[TASK TO CARRY OUT]: Please find every line below that includes "master" and report how many there are. Nothing else is needed.

START LISTED RECORDS

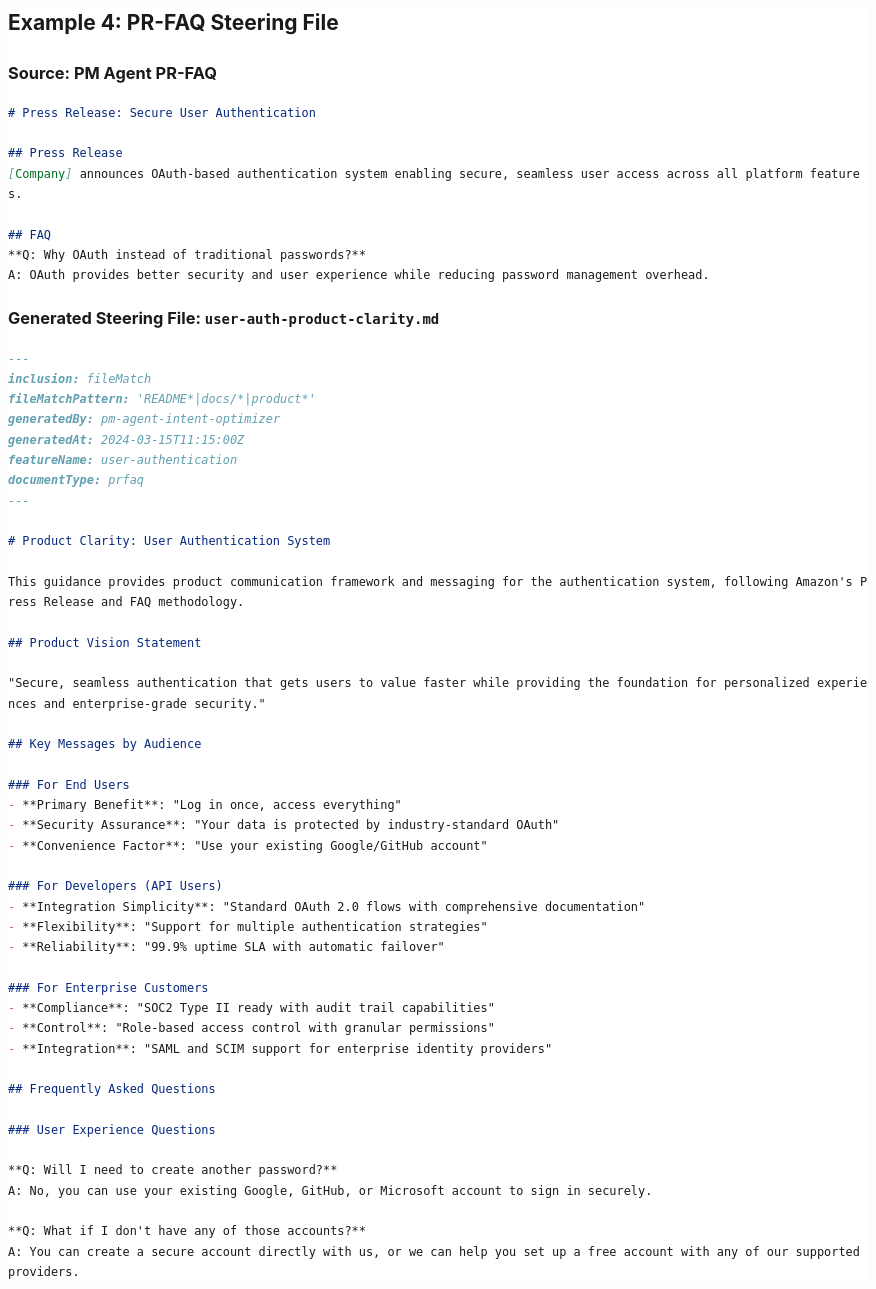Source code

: ## Example 4: PR-FAQ Steering File

### Source: PM Agent PR-FAQ
```markdown
# Press Release: Secure User Authentication

## Press Release
[Company] announces OAuth-based authentication system enabling secure, seamless user access across all platform features.

## FAQ
**Q: Why OAuth instead of traditional passwords?**
A: OAuth provides better security and user experience while reducing password management overhead.
```

### Generated Steering File: `user-auth-product-clarity.md`
```markdown
---
inclusion: fileMatch
fileMatchPattern: 'README*|docs/*|product*'
generatedBy: pm-agent-intent-optimizer
generatedAt: 2024-03-15T11:15:00Z
featureName: user-authentication
documentType: prfaq
---

# Product Clarity: User Authentication System

This guidance provides product communication framework and messaging for the authentication system, following Amazon's Press Release and FAQ methodology.

## Product Vision Statement

"Secure, seamless authentication that gets users to value faster while providing the foundation for personalized experiences and enterprise-grade security."

## Key Messages by Audience

### For End Users
- **Primary Benefit**: "Log in once, access everything"
- **Security Assurance**: "Your data is protected by industry-standard OAuth"
- **Convenience Factor**: "Use your existing Google/GitHub account"

### For Developers (API Users)
- **Integration Simplicity**: "Standard OAuth 2.0 flows with comprehensive documentation"
- **Flexibility**: "Support for multiple authentication strategies"
- **Reliability**: "99.9% uptime SLA with automatic failover"

### For Enterprise Customers
- **Compliance**: "SOC2 Type II ready with audit trail capabilities"
- **Control**: "Role-based access control with granular permissions"
- **Integration**: "SAML and SCIM support for enterprise identity providers"

## Frequently Asked Questions

### User Experience Questions

**Q: Will I need to create another password?**
A: No, you can use your existing Google, GitHub, or Microsoft account to sign in securely.

**Q: What if I don't have any of those accounts?**
A: You can create a secure account directly with us, or we can help you set up a free account with any of our supported providers.
```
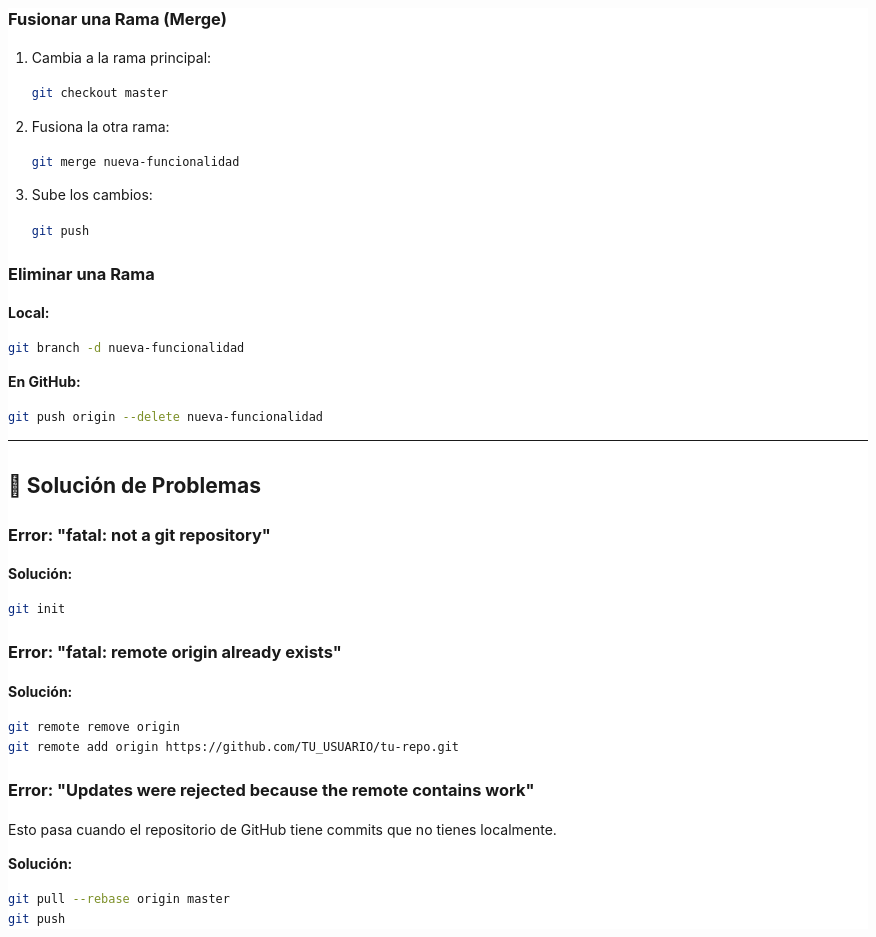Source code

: ### Fusionar una Rama (Merge)

1. Cambia a la rama principal:
   ```bash
   git checkout master
   ```

2. Fusiona la otra rama:
   ```bash
   git merge nueva-funcionalidad
   ```

3. Sube los cambios:
   ```bash
   git push
   ```

### Eliminar una Rama

**Local:**
```bash
git branch -d nueva-funcionalidad
```

**En GitHub:**
```bash
git push origin --delete nueva-funcionalidad
```

---

## 🚨 Solución de Problemas

### Error: "fatal: not a git repository"

**Solución:**
```bash
git init
```

### Error: "fatal: remote origin already exists"

**Solución:**
```bash
git remote remove origin
git remote add origin https://github.com/TU_USUARIO/tu-repo.git
```

### Error: "Updates were rejected because the remote contains work"

Esto pasa cuando el repositorio de GitHub tiene commits que no tienes localmente.

**Solución:**
```bash
git pull --rebase origin master
git push
```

END LISTED RECORDS

[ANSWER FOR THE TASK]: 2